Here’s a roundup of the extensive statewide coverage today of the General Assembly’s apparent intention to plow ahead with a 22% hike in the daily per diem rate for legislators from outside the Denver metro area. Beginning with the Grand Junction Sentinel’s Charles Ashby:
Even though rural lawmakers would get about $4,000 more a year, legislative leaders from both sides of the political aisle said an effort to increase their per diem pay is not a pay raise…
The increase was hidden in a routine appropriations bill [Pols emphasis] to fund the Legislature next year. While it includes an increase for 41 of the state’s 100 lawmakers, there is no pay raise for legislative workers.
Morse said it would take a separate bill to delay the increase, then added he wouldn’t approve allowing such a bill to be introduced…

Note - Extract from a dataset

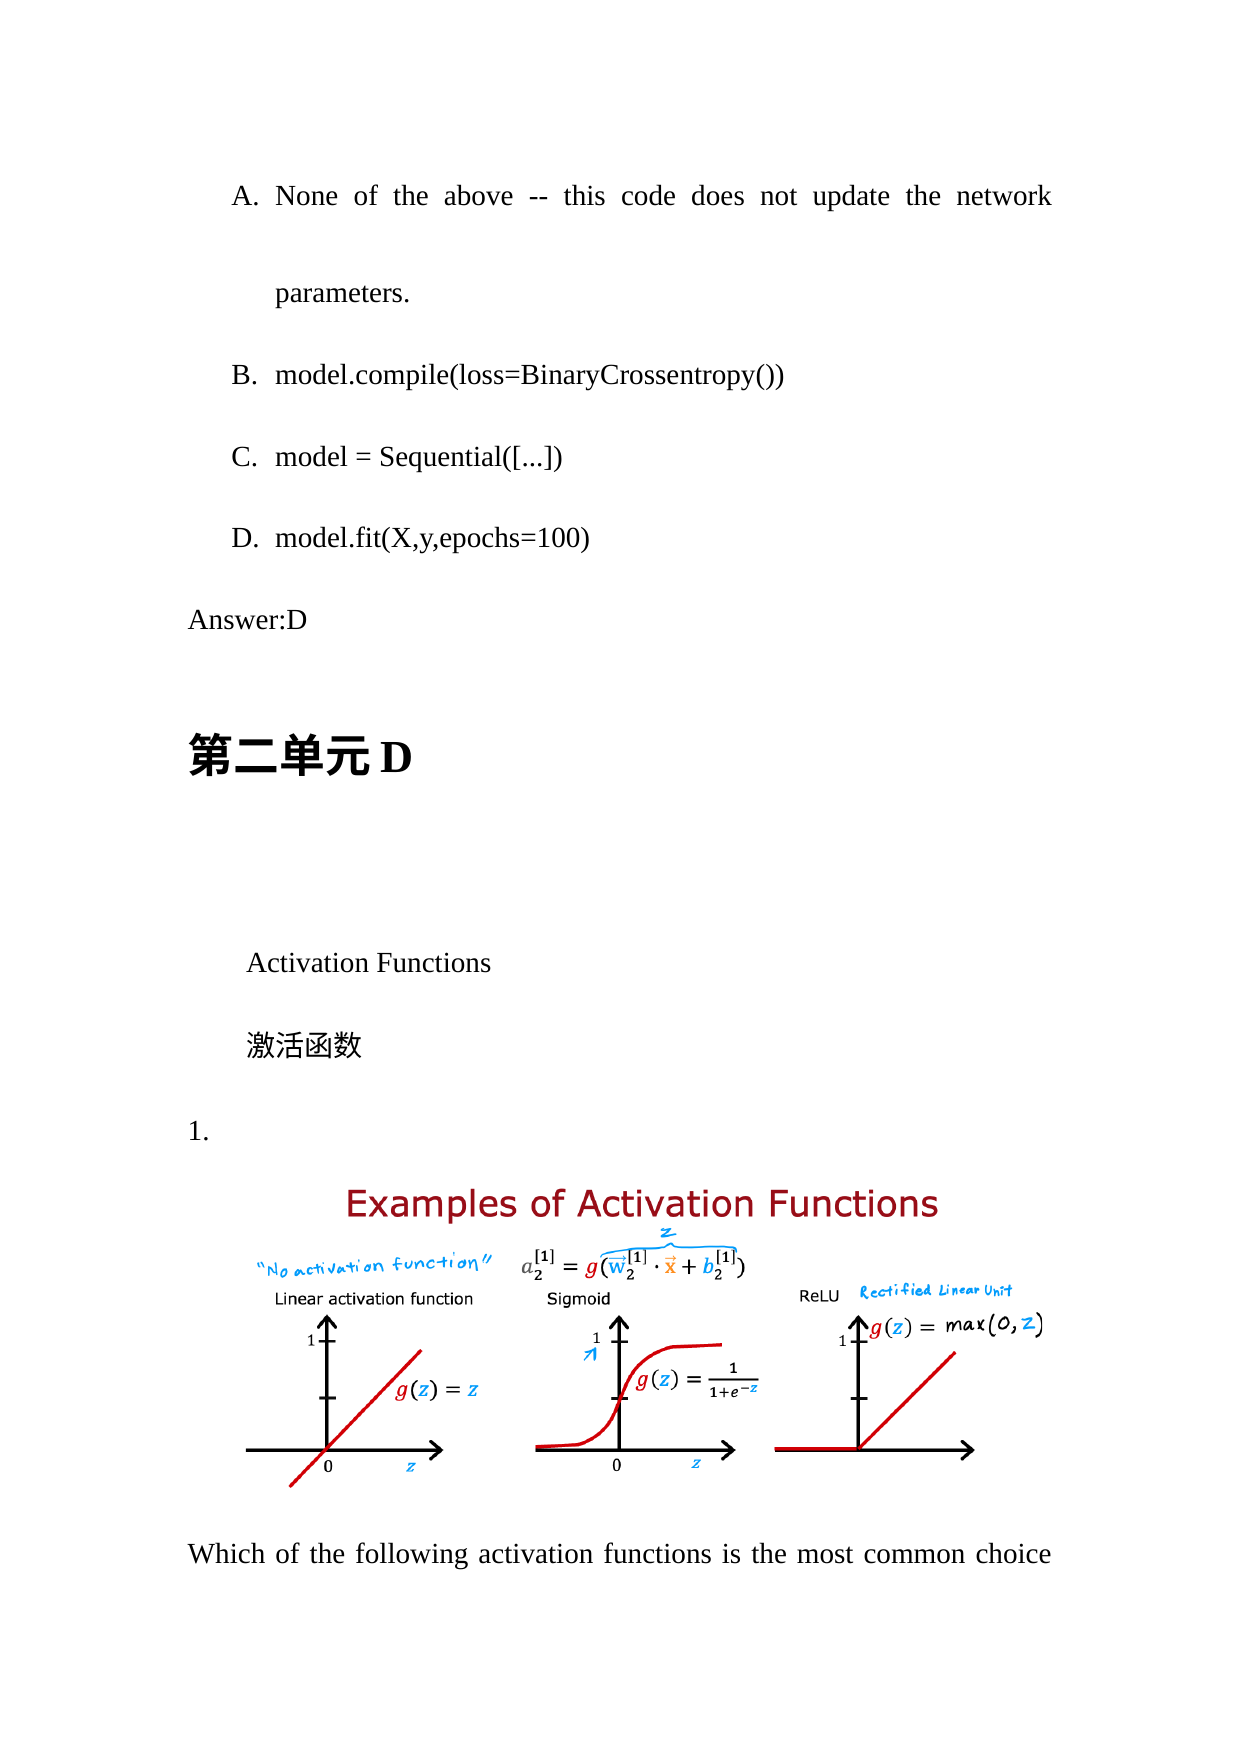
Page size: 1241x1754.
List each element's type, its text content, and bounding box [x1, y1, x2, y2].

text Answer:D [187, 587, 1053, 652]
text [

Western Slope lawmakers who voted for the increase and would receive it next year include Reps. Ray Scott, R-Grand Junction, and Don Coram, R-Montrose. Rep. Roger Wilson, D-Glenwood Springs, also supports it, but he’s not running for re-election.
“I think we should get a per diem increase, I don’t think we should get a pay raise. It depends on what you want to call it. I call it a per diem raise,” Scott said. [Pols emphasis]
The Durango Herald’s Joe Hanel:
“The policy is the right policy. This has been misrepresented and misreported from the beginning,” said McNulty, who sponsored HB 1301 but is not eligible for the raise. “This is a per diem to reimburse members for their living expenses and other related expenses when they’re here in Denver. When this is accurately reported, I think people will understand.”
…But the arguments did not impress Matthew Keefauver, a Cortez city councilor and teacher at Kemper Elementary School. Keefauver testified last summer in a lawsuit against the state for chronically underfunding public schools. He moonlights at a Cortez garden center to earn money to pay for classroom supplies and field trips.
“I think it is ironic that legislators think they can give themselves a raise when teachers are doing more with less,” Keefauver said.
He expects to have to buy paper for his classroom soon, when the reams that parents bought last fall run out. [Pols emphasis]
And the Pueblo Chieftain’s Patrick Malone, who broke the original story:
Rep. Sal Pace, D-Pueblo, disagreed.
“We’ve had significant cuts in K-12 and higher education, entire wings of the state hospital in Pueblo have closed, and leadership is putting our chin out front, putting us first,” Pace said. “I think the perception among constituents is that we’re in tough economic times, and everyone needs to take their lumps.”
…Rep. Ed Vigil, D-Fort Garland, voted against the spending bill that would pay for the per-diem increase. He had expressed interest in carrying a late bill to postpone the increase, but with McNulty and Morse lined up against it, any request would be rejected,
“Leadership has indicated that this per-diem increase is probably going to happen anyway, so I think it’s really out of our hands at this point,” Vigil said.
He said he fears a bill request would not be authorized and could serve to jeopardize other legislation that he is carrying. [Pols emphasis]
In the Denver paper today, reporter Lynn Bartels quotes Rep. Claire Levy’s objection to raising per diem, the insistence she encountered from “some members” of the Joint Budget Committee that no state employees, not even the very lowest-paid among workers who haven’t seen a raise in four years, could receive any kind of salary increase. After all, Rep. Levy says, raising per diem “effectively is an increase in pay.” CD-3 candidate Sal Pace and Rep. Levy illustrate what could have been a potent political opportunity for Democrats, against Republicans who consistently vote to cut or freeze the pay of others, but just raised their own.
But any more news cycles like this, and Democrats can consider that opportunity squandered!
Folks, it’s not our job to bob our heads like sycophants as acts of manifest political cluelessness are carried out by members of either, or as the case may be both parties. Particularly frustrating in this situation is our agreement that elected officials in Colorado are significantly underpaid. But in an environment of budget cuts–after years of budget cuts–layoffs, and effective pay freezes, the timing of this decision to hike legislative per diem, especially after the way Speaker Frank McNulty mishandled the bill in the House, is an absolute political nightmare. And no amount of tough-guy bravado from John Morse, or even the odd and rare expenditure of political capital from Gov. John Hickenlooper himself, is going to change that.
Do you see the press you are getting? We are not making it up. Ignore it at your peril.